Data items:
::::
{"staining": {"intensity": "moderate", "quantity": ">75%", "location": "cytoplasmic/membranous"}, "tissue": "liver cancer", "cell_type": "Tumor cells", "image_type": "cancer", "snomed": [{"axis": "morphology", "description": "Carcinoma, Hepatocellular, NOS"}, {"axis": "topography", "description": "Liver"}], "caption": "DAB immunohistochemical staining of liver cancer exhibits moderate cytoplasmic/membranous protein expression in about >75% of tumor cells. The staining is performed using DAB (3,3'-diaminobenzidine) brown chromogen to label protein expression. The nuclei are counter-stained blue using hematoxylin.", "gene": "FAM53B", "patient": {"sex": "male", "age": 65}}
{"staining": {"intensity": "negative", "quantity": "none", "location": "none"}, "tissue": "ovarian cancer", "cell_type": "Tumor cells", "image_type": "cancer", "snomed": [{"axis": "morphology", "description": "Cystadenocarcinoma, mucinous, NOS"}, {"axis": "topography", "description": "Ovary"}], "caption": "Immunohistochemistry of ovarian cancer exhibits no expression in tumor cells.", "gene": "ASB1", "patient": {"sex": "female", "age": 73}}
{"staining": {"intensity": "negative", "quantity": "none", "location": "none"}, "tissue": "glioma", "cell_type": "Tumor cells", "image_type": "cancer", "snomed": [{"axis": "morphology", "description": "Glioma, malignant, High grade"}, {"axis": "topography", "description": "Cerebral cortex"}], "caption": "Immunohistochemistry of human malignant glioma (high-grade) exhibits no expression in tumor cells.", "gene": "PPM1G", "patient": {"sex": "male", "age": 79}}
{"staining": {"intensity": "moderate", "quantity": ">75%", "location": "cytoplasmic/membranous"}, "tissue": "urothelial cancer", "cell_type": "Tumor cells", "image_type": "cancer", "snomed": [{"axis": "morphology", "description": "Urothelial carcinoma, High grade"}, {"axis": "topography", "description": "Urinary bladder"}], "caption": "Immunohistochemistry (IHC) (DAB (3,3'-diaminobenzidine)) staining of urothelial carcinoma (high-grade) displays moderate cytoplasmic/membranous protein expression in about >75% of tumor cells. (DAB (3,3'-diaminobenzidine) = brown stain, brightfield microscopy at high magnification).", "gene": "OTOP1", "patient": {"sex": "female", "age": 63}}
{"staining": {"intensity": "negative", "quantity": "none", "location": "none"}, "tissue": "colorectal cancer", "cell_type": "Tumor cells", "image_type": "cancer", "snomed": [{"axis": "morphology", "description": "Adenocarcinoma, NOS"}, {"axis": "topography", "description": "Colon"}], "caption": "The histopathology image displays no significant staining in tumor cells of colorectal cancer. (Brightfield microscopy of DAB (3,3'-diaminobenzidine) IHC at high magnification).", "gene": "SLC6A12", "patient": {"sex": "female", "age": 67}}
::::
## What to do
A verbatim copy of every record is what you should return.

## Your solution
{"staining": {"intensity": "moderate", "quantity": ">75%", "location": "cytoplasmic/membranous"}, "tissue": "liver cancer", "cell_type": "Tumor cells", "image_type": "cancer", "snomed": [{"axis": "morphology", "description": "Carcinoma, Hepatocellular, NOS"}, {"axis": "topography", "description": "Liver"}], "caption": "DAB immunohistochemical staining of liver cancer exhibits moderate cytoplasmic/membranous protein expression in about >75% of tumor cells. The staining is performed using DAB (3,3'-diaminobenzidine) brown chromogen to label protein expression. The nuclei are counter-stained blue using hematoxylin.", "gene": "FAM53B", "patient": {"sex": "male", "age": 65}}
{"staining": {"intensity": "negative", "quantity": "none", "location": "none"}, "tissue": "ovarian cancer", "cell_type": "Tumor cells", "image_type": "cancer", "snomed": [{"axis": "morphology", "description": "Cystadenocarcinoma, mucinous, NOS"}, {"axis": "topography", "description": "Ovary"}], "caption": "Immunohistochemistry of ovarian cancer exhibits no expression in tumor cells.", "gene": "ASB1", "patient": {"sex": "female", "age": 73}}
{"staining": {"intensity": "negative", "quantity": "none", "location": "none"}, "tissue": "glioma", "cell_type": "Tumor cells", "image_type": "cancer", "snomed": [{"axis": "morphology", "description": "Glioma, malignant, High grade"}, {"axis": "topography", "description": "Cerebral cortex"}], "caption": "Immunohistochemistry of human malignant glioma (high-grade) exhibits no expression in tumor cells.", "gene": "PPM1G", "patient": {"sex": "male", "age": 79}}
{"staining": {"intensity": "moderate", "quantity": ">75%", "location": "cytoplasmic/membranous"}, "tissue": "urothelial cancer", "cell_type": "Tumor cells", "image_type": "cancer", "snomed": [{"axis": "morphology", "description": "Urothelial carcinoma, High grade"}, {"axis": "topography", "description": "Urinary bladder"}], "caption": "Immunohistochemistry (IHC) (DAB (3,3'-diaminobenzidine)) staining of urothelial carcinoma (high-grade) displays moderate cytoplasmic/membranous protein expression in about >75% of tumor cells. (DAB (3,3'-diaminobenzidine) = brown stain, brightfield microscopy at high magnification).", "gene": "OTOP1", "patient": {"sex": "female", "age": 63}}
{"staining": {"intensity": "negative", "quantity": "none", "location": "none"}, "tissue": "colorectal cancer", "cell_type": "Tumor cells", "image_type": "cancer", "snomed": [{"axis": "morphology", "description": "Adenocarcinoma, NOS"}, {"axis": "topography", "description": "Colon"}], "caption": "The histopathology image displays no significant staining in tumor cells of colorectal cancer. (Brightfield microscopy of DAB (3,3'-diaminobenzidine) IHC at high magnification).", "gene": "SLC6A12", "patient": {"sex": "female", "age": 67}}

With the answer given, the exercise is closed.